La défiance de la population française autour de ces vaccins (commercialisés sous les noms de Gardasil ou Cervarix) a aussi nourri la polémique. En France, la vaccination est recommandée pour toutes les jeunes filles de 11 à 14 ans, mais moins d’un quart des moins 16 ans avaient effectué toutes leurs injections fin 2018. «Des parents nous disaient: “Si les Français ne font pas vacciner leurs enfants, c’est bien qu’il y a un problème. Pourquoi le ferai-je?”», relate Mme Séné, superviseur du programme de vaccination dans le district sud de Dakar. Et de poursuivre: «Certaines familles se méfient des vaccins financés, en partie, par l’étranger. Elles pensent qu’ils sont de mauvaise qualité, mal stockés, voire pire, dangereux», déplore-t-elle. Puisant dans le souvenir de scandales médicaux qui ont marqué l’Afrique, et la peur d’être «le cobaye» des Occidentaux, des familles ont donc refusé que leurs filles soient vaccinées. Des craintes que l’on voit ressurgir aujourd’hui en pleine tempête Covid-19.
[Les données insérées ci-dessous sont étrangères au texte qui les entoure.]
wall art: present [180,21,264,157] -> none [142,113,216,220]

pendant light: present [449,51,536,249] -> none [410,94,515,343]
À Ziguinchor, la plus grande ville de Casamance située à plus de sept heures de Dakar, deux écoles mitoyennes ont une politique différente face à cette vaccination. Curieusement, l’une accueille volontiers les équipes et a déjà administré la première dose alors que l’autre dit ne pas savoir que cela existe. «Personne n’est venu me voir pour faire vacciner les enfants», assure le directeur de l’école récalcitrante. Refus déguisé ou véritable ignorance? Difficile de trancher. La majorité des mères de famille croisées au marché aux légumes n’ont jamais entendu parler de ce vaccin. Celles qui en ont eu vent ont un avis bien arrêté: «Ma fille ne sera pas vaccinée tant que j’aurai des doutes.»
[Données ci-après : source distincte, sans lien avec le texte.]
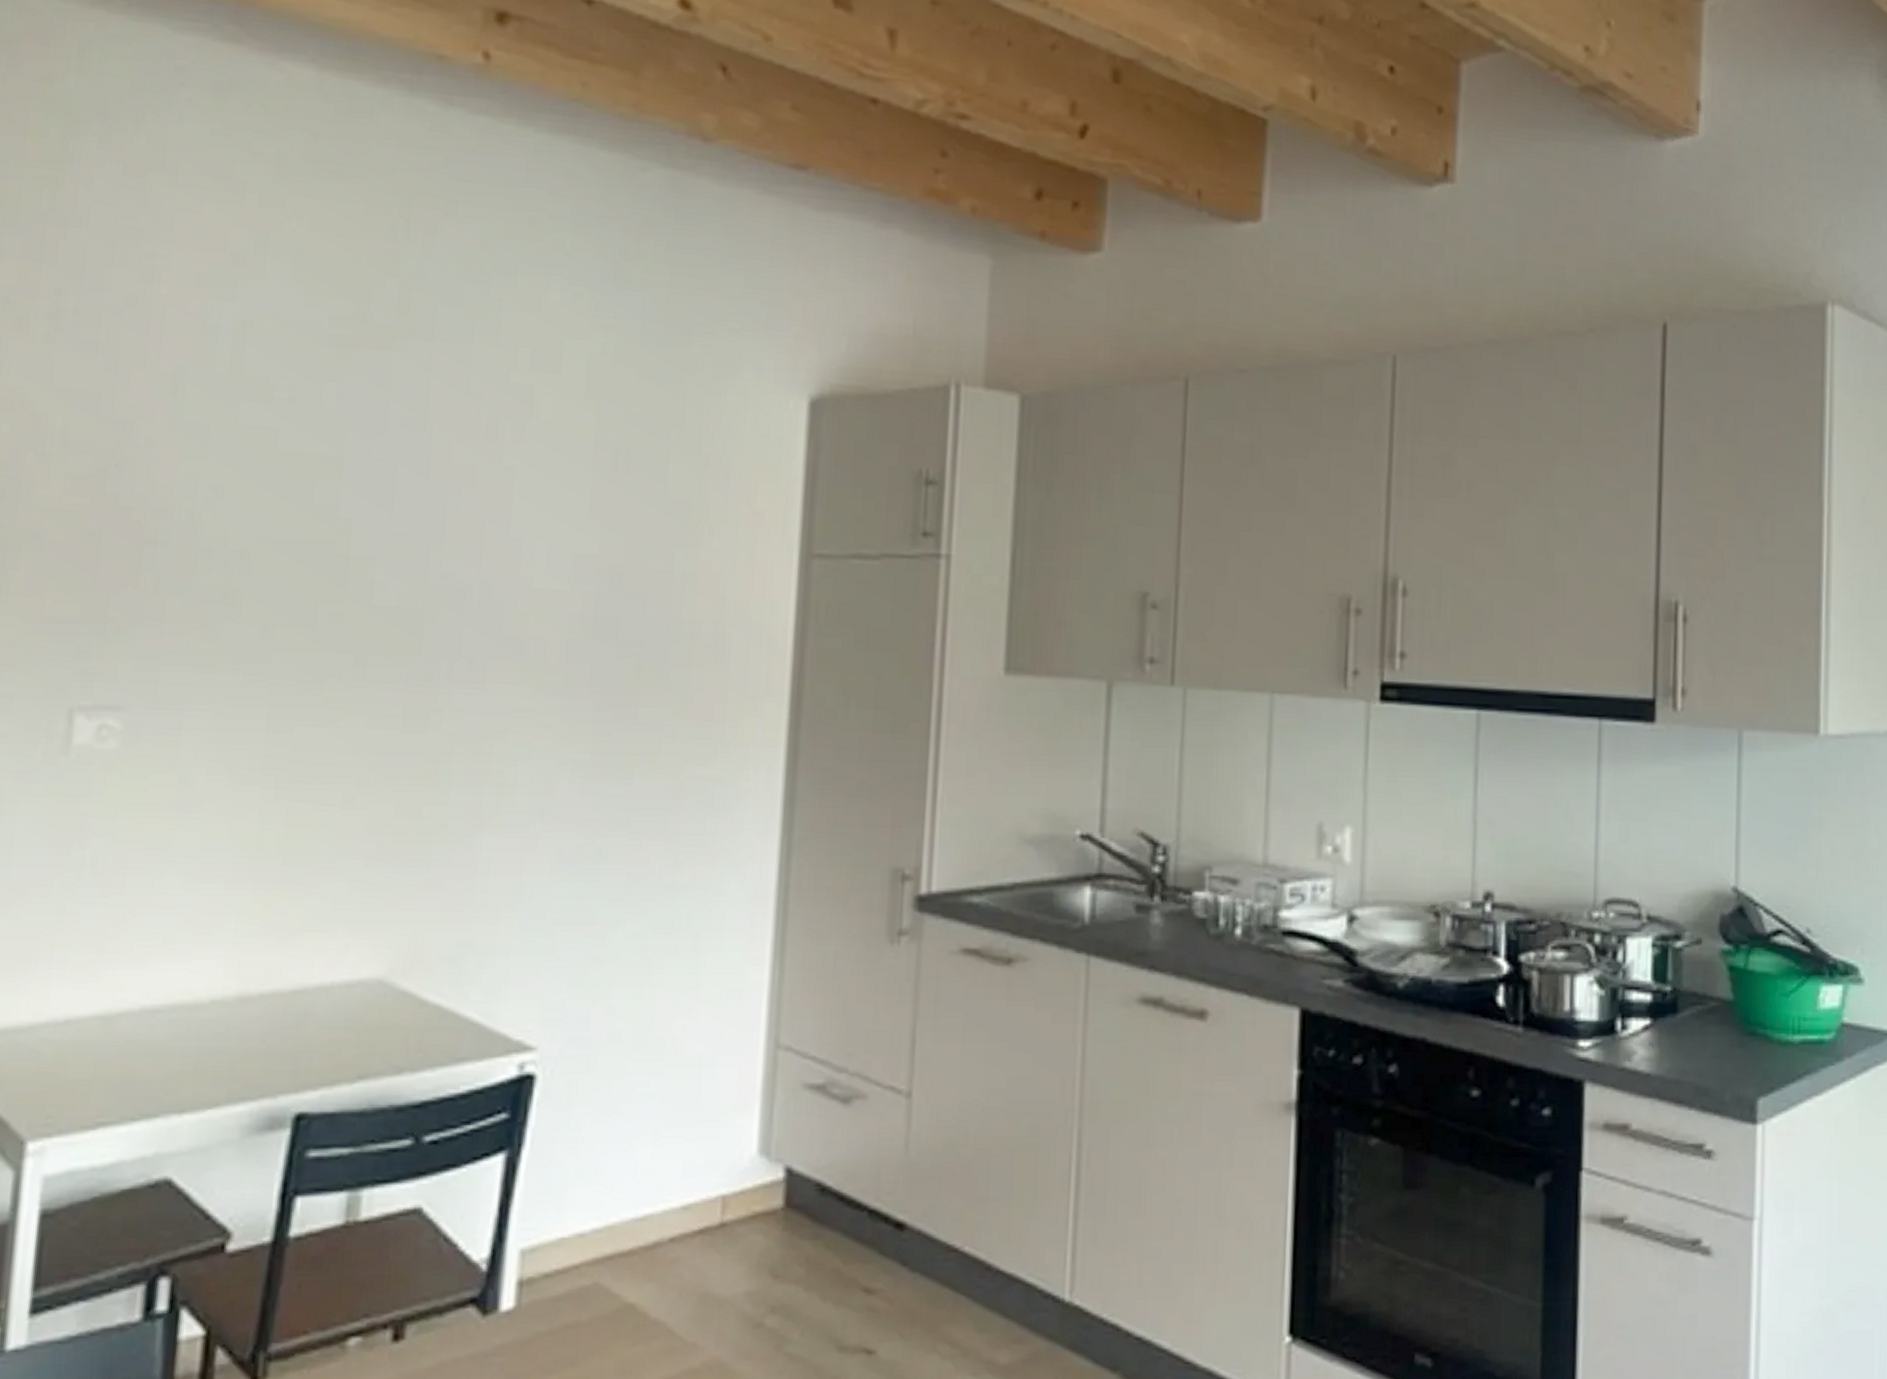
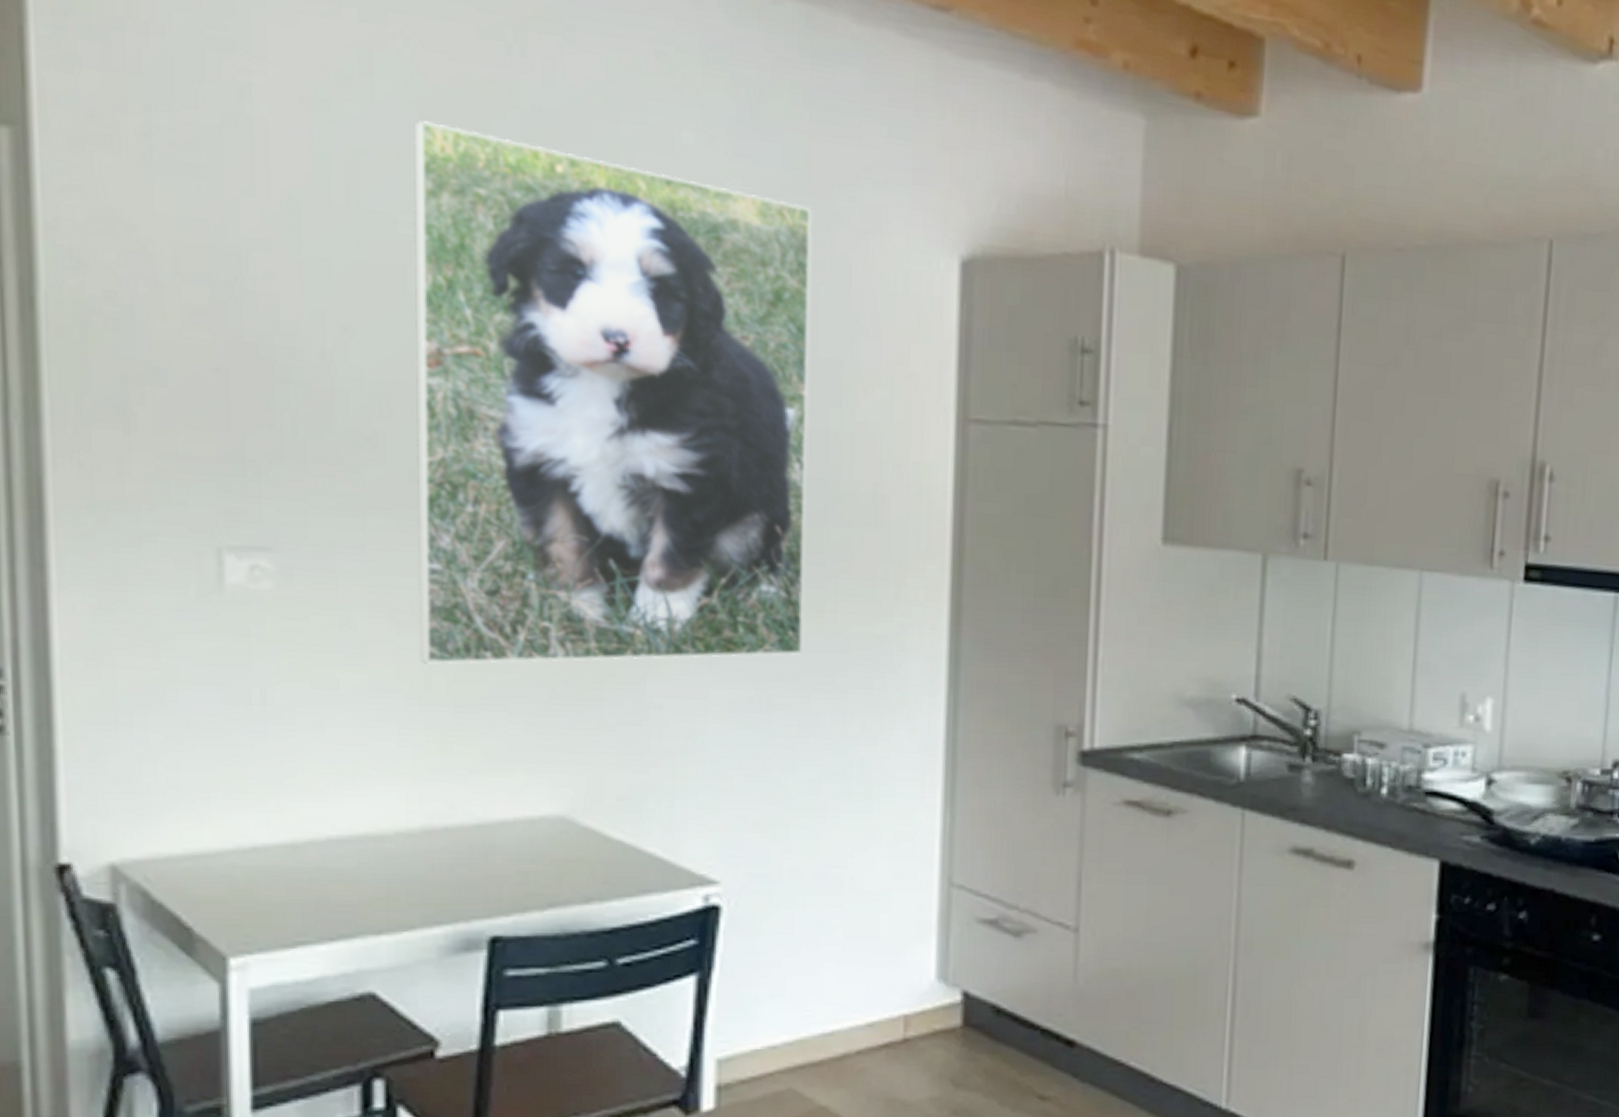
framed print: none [254,292,667,821] -> present [415,120,811,664]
Pour contrer la diffusion de ces messages qui ont déferlé dans tout le pays, un groupe de gynécologues a multiplié les apparitions dans les médias. «Toutes les données scientifiques montrent que ce vaccin est sûr et efficace pour prévenir les infections à HPV, et les lésions précancéreuses du col de l’utérus», répète inlassablement le Pr Diop. Les ministères de la Santé et de l’Éducation ont aussi organisé des séminaires pour former les directeurs d’école, acteur clé de la stratégie de vaccination du pays.
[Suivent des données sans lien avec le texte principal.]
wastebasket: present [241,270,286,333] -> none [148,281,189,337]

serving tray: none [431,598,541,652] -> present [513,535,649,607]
En parallèle, la Lisca s’est appuyée sur les marraines de quartier, un réseau de femmes bénévoles, jouant un rôle essentiel dans les communautés. «Ces figures respectées sont chargées de sensibiliser les femmes aux questions de santé, de sexualité et de contraception. Nous les avons formées pour qu’elles puissent informer sur le cancer du col de l’utérus, et déconstruire les fausses informations relayées par ce médecin français», explique le Dr Fatma Guenoune, spécialiste des pathologies cervico-vaginales et présidente de la Lisca.

Sur le terrain, les équipes de vaccination assurent que ces actions ont payé. La confiance s’améliore, et les refus sont devenus rares. Et de fait, à Dakar, toutes les fillettes de 9 ans de l’école Sacoura-Badiane ont été vaccinées. Pour autant, les registres ministériels révèlent un nombre important de perdues de vue: en 2019, moins de 69.000 petites filles ont reçu leur seconde dose sur plus de 222.900 primo-vaccinées dans tout le pays.


* Ce reportage a été financé par une bourse du Centre européen pour le journalisme (EJC).